Luteolin, quercetin, genistein and quercetagetin inhibit the effects of lipopolysaccharide obtained from Porphyromonas gingivalis in H9c2 cardiomyoblasts

BACKGROUND: One of the microorganisms from dental plaque associated with severe inflammatory responses in infectious endocarditis is Porphyromonas gingivalis. It is a Gram-negative bacteria harvested from chronic periodontitis patients. Lipopolysaccharide (LPS) obtained from P. gingivalis promotes the expressions of interleukin-1 (IL-1), IL-6 and tumor necrosis factor alpha (TNF-α). Flavonoids are thought to participate in processes that control inflammation, such as the expression of cyclooxygenase-2 (COX-2).

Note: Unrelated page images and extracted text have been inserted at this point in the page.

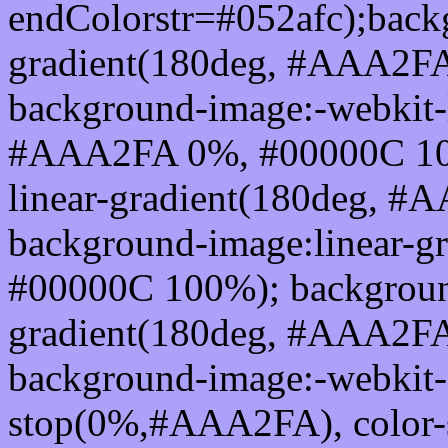
endColorstr=#052afc);back
gradient(180deg, #AAA2F
background-image:-webkit-l
#AAA2FA 0%, #00000C 100
linear-gradient(180deg, 
background-image:linear-
#00000C 100%); background
gradient(180deg, #AAA2F
background-image:-webkit-g
stop(0%,#AAA2FA), color-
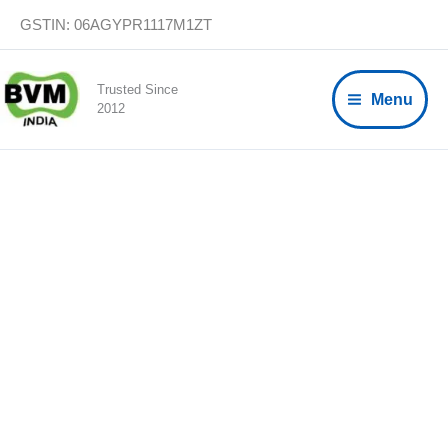
Skip
GSTIN: 06AGYPR1117M1ZT
to
content
Trusted Since
Menu
2012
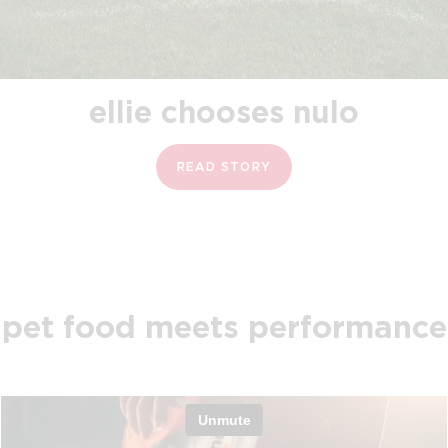
ellie chooses nulo
READ STORY
pet food meets performance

METHODS: We investigated the effects of luteolin, quercetin, genistein and quercetagetin on cardiomyoblasts treated with LPS alone or in combination with following inhibitors p38 (SB203580), ERK (PD98059), JNK (SP600125) and PKC (Calphostin C) for 1 h. The kinase activation and COX-2 expression levels were determined at the gene and protein levels. RESULTS: These flavonoids are considered to inhibit the activation of mitogen-activated protein kinase (MAPK) and the degradation of inhibitor of kappa B-alpha (IκB-α). They also play a role in COX-2 expression. CONCLUSION: We conclude that the tested flavonoids inhibit inflammatory responses induced by LPS in H9c2 cells.